▸ **To do**: Where a line of the material contains the string "scale", copy that line.

^^^^

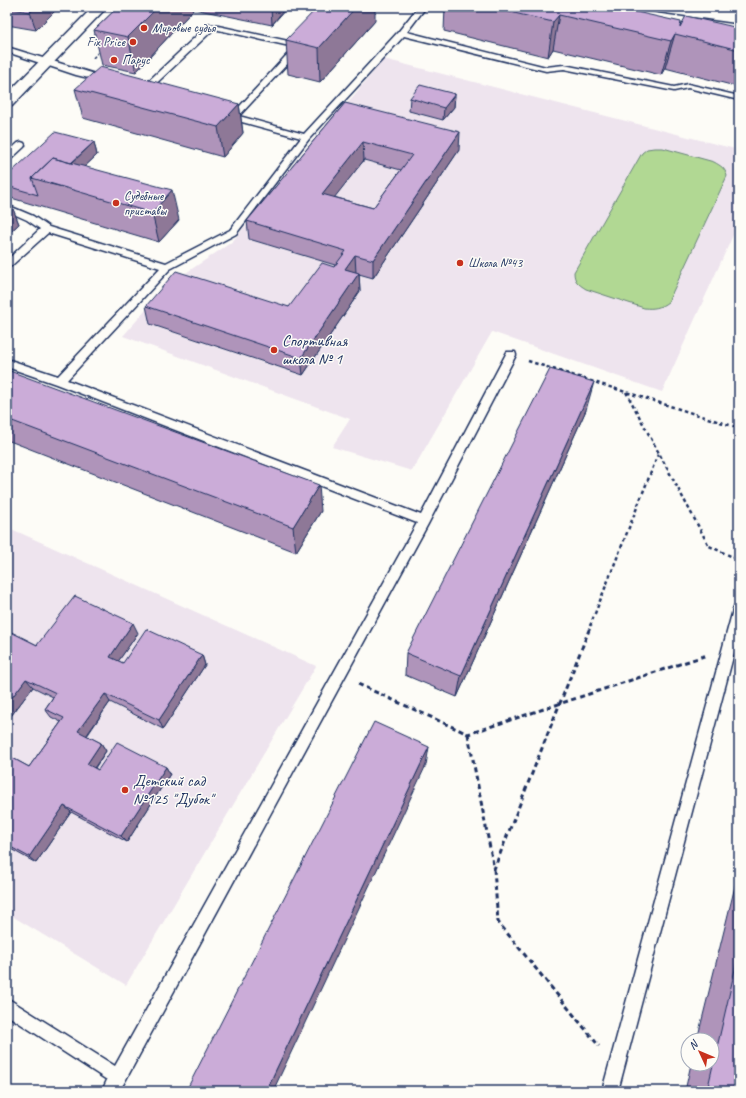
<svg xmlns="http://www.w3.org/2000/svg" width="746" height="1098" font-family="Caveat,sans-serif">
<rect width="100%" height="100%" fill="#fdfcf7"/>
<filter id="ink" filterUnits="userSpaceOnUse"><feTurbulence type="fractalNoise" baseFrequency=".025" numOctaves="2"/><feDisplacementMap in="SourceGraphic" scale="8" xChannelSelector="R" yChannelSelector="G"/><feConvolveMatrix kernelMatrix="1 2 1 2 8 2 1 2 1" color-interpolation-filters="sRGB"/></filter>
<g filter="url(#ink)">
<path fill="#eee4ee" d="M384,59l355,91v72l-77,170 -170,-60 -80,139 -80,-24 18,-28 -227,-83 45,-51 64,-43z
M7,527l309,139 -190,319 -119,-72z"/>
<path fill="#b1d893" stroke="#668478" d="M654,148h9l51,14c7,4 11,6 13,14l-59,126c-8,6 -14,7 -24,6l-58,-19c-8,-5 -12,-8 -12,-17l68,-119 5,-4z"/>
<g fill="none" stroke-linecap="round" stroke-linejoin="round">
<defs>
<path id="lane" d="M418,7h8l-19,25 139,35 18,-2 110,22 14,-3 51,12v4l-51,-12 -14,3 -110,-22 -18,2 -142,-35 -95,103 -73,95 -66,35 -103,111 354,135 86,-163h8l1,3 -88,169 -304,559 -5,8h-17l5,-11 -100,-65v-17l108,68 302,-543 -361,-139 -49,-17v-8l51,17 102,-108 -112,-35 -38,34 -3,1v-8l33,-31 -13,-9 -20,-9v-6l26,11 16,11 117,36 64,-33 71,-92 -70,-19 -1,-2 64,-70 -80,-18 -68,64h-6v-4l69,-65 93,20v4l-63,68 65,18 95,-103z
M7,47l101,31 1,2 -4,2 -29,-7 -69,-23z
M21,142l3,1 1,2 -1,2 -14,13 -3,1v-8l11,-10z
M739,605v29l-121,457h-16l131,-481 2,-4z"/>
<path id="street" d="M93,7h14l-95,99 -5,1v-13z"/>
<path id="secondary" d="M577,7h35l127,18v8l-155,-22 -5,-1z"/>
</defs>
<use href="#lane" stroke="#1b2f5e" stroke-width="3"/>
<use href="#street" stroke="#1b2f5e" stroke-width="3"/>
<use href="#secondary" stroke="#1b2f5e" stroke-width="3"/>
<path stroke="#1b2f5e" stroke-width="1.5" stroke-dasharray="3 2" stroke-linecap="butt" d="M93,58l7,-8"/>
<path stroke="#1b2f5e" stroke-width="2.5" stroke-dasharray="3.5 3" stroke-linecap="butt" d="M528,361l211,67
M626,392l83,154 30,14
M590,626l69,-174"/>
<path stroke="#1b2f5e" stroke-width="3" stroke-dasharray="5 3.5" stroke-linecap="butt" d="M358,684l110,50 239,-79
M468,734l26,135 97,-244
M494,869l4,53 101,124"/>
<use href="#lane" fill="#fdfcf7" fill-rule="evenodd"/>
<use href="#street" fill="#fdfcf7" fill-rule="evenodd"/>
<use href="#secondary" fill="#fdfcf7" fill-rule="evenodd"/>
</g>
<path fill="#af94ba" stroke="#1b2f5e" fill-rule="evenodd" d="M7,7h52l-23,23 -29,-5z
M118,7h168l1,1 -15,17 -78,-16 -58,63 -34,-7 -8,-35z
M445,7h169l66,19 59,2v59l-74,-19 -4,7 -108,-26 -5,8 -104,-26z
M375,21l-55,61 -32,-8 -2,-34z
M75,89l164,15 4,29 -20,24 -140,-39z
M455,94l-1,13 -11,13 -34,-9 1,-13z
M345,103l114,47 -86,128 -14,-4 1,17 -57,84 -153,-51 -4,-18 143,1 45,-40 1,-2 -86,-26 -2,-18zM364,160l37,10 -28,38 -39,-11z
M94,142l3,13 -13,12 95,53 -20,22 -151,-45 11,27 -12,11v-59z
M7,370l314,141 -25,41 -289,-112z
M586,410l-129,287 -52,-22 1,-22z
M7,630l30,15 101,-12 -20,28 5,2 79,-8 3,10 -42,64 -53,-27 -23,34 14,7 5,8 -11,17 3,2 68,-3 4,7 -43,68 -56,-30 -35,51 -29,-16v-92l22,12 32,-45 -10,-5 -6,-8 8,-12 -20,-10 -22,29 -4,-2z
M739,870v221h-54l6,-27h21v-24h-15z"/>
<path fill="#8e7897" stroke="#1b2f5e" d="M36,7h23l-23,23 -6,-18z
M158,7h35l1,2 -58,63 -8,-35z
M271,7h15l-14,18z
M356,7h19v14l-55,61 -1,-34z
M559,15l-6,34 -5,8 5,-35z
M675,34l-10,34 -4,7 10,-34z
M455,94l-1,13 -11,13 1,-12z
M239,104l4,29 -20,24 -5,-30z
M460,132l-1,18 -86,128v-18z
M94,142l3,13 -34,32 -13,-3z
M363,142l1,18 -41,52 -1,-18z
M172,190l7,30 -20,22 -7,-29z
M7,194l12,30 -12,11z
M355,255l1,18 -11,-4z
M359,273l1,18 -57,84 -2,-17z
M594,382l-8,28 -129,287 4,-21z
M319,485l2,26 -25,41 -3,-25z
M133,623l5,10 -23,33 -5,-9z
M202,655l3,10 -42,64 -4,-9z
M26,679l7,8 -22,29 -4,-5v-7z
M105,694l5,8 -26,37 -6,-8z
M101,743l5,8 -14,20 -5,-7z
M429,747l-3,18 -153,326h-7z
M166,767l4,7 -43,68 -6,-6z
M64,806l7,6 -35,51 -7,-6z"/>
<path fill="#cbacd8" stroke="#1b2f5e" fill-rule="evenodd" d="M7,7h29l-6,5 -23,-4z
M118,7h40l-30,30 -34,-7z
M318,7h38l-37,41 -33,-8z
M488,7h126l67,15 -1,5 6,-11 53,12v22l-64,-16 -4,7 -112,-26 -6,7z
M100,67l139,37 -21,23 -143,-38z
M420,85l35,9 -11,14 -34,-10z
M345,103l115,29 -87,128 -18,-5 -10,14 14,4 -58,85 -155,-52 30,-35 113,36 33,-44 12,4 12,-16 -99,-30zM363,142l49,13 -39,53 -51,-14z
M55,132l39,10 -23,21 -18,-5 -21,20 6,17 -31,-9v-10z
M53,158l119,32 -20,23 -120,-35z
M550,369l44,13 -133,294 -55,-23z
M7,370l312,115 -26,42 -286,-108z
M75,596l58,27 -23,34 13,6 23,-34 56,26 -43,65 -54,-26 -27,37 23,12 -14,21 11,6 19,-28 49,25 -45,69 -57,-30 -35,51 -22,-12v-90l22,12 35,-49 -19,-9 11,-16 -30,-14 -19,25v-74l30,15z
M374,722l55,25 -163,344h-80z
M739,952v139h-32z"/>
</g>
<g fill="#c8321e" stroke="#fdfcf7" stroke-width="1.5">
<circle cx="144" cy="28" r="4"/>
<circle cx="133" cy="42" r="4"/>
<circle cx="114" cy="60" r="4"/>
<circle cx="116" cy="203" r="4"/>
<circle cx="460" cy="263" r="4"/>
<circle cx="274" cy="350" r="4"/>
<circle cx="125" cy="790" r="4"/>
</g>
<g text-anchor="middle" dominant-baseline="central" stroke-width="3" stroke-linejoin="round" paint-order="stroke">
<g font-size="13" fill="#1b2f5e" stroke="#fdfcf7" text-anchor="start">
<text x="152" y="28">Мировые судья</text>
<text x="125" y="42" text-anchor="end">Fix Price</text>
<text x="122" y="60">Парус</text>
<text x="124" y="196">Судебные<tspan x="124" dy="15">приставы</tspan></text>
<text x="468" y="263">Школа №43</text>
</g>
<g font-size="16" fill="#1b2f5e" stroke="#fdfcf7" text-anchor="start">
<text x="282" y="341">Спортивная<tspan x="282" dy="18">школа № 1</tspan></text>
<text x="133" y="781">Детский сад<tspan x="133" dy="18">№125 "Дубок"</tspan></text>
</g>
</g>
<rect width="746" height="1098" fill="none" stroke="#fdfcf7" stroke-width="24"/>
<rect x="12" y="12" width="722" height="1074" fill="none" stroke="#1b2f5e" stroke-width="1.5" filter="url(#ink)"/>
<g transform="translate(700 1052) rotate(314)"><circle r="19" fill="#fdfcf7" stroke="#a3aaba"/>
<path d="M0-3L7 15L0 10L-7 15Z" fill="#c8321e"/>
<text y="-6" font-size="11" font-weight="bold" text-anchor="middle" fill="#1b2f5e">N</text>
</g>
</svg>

^^^^

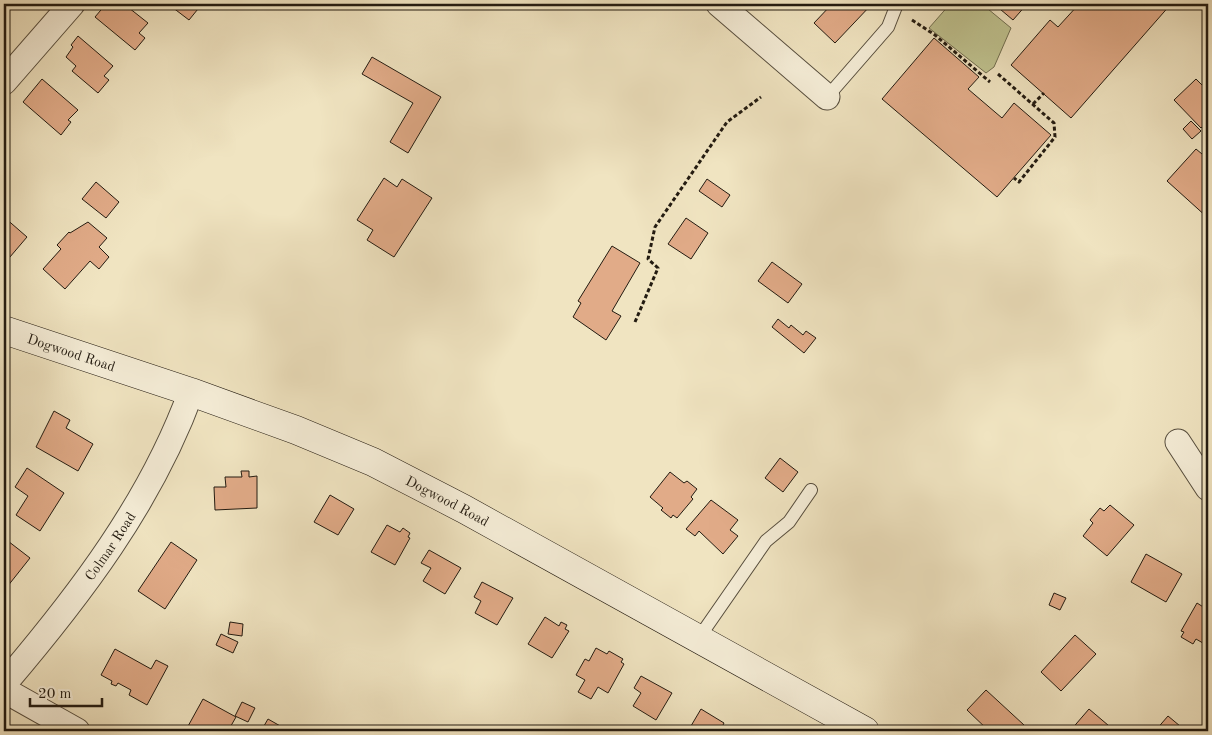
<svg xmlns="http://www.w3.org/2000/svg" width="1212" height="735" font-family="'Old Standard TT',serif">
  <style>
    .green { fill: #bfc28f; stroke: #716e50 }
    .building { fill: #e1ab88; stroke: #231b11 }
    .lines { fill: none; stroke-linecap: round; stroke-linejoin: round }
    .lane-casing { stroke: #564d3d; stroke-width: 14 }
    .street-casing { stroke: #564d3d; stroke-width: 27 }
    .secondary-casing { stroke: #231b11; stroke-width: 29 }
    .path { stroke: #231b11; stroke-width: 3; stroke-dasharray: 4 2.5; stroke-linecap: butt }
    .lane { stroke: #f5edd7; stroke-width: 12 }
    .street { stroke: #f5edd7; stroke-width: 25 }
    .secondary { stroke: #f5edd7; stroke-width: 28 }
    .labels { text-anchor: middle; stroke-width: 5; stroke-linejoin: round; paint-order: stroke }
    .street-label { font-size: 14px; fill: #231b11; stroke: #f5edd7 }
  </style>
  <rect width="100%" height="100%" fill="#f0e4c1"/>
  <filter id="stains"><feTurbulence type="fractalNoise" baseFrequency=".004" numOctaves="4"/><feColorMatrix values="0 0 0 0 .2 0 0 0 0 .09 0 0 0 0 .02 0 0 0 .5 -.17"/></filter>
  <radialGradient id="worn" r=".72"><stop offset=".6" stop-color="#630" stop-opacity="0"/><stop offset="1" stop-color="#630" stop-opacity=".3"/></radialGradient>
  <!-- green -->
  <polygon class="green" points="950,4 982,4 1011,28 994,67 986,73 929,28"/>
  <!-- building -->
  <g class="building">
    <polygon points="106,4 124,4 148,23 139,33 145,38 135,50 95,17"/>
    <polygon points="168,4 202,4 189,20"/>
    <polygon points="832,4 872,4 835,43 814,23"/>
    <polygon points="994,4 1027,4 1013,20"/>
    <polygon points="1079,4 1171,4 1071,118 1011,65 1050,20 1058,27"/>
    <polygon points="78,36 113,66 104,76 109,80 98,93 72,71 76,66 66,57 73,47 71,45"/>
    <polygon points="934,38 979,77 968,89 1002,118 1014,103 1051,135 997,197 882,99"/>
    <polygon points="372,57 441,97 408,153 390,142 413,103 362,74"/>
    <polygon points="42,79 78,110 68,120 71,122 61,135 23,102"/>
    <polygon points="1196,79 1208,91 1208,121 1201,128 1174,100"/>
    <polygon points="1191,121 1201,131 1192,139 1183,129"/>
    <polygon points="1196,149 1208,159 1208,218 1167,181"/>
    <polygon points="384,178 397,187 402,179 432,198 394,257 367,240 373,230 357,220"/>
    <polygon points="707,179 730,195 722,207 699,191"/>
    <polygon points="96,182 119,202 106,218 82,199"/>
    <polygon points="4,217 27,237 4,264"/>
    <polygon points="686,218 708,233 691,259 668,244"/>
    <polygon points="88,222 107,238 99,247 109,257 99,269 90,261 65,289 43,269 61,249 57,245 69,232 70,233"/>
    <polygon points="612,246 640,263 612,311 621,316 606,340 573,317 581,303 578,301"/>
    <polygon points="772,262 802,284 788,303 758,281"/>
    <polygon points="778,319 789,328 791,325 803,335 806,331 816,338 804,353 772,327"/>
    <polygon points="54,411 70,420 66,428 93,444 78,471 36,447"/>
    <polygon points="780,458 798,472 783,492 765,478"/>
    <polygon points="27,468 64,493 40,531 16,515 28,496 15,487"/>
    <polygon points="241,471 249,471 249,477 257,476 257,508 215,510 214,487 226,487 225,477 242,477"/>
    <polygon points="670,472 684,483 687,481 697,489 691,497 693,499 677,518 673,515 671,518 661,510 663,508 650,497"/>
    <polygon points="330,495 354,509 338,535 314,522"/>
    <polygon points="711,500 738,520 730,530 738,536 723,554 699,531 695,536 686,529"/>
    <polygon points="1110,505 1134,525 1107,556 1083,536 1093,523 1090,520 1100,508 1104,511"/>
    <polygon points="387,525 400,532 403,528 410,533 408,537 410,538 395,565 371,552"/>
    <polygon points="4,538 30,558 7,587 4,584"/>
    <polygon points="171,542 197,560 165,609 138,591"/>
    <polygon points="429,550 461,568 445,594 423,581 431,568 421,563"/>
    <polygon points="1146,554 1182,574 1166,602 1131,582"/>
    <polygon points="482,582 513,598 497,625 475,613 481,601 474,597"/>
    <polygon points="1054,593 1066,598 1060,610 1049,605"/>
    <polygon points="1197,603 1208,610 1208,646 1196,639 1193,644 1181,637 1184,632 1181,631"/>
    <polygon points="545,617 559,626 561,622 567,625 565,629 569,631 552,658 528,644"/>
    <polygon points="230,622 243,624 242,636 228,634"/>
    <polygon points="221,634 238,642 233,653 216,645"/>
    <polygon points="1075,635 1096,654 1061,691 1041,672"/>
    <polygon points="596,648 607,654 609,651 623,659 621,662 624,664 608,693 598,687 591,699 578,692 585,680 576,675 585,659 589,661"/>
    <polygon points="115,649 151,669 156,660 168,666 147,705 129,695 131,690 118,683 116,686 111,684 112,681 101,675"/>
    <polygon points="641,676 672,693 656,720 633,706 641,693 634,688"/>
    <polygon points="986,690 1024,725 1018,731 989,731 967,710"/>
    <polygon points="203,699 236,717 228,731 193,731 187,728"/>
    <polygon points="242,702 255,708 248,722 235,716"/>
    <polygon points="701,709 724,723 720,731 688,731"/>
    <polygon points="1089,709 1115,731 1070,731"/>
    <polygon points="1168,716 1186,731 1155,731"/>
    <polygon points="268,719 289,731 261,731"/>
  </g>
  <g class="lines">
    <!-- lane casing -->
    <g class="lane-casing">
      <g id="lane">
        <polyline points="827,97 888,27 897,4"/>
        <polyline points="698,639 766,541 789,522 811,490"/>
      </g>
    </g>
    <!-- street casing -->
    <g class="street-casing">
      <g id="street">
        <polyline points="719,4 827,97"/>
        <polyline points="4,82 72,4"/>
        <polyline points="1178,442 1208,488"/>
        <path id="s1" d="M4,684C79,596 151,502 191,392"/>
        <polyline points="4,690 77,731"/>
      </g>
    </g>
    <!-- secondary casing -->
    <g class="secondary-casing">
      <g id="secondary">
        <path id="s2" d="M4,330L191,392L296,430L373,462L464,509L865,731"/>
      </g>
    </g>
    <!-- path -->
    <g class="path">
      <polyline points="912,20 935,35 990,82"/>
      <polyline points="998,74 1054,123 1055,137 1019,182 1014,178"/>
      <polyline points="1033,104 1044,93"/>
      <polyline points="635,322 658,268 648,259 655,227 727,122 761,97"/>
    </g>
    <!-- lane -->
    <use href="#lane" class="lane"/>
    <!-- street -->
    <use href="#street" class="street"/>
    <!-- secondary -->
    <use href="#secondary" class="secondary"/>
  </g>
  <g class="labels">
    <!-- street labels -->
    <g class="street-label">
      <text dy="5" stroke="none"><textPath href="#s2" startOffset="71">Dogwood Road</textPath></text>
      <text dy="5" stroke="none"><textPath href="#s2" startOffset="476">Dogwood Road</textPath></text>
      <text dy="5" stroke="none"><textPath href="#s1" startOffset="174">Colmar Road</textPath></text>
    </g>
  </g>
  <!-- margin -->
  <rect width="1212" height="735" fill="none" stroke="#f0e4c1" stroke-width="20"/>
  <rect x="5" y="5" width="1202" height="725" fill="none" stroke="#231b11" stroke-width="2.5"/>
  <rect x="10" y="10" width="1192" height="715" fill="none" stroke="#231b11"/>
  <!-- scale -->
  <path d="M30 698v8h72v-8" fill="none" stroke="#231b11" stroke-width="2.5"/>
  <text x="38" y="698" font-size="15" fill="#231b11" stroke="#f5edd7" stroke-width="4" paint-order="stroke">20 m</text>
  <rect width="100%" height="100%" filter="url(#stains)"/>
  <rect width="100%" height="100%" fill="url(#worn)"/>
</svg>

^^^^

▸ **Task response**:
<filter id="ink" filterUnits="userSpaceOnUse"><feTurbulence type="fractalNoise" baseFrequency=".025" numOctaves="2"/><feDisplacementMap in="SourceGraphic" scale="8" xChannelSelector="R" yChannelSelector="G"/><feConvolveMatrix kernelMatrix="1 2 1 2 8 2 1 2 1" color-interpolation-filters="sRGB"/></filter>
  <!-- scale -->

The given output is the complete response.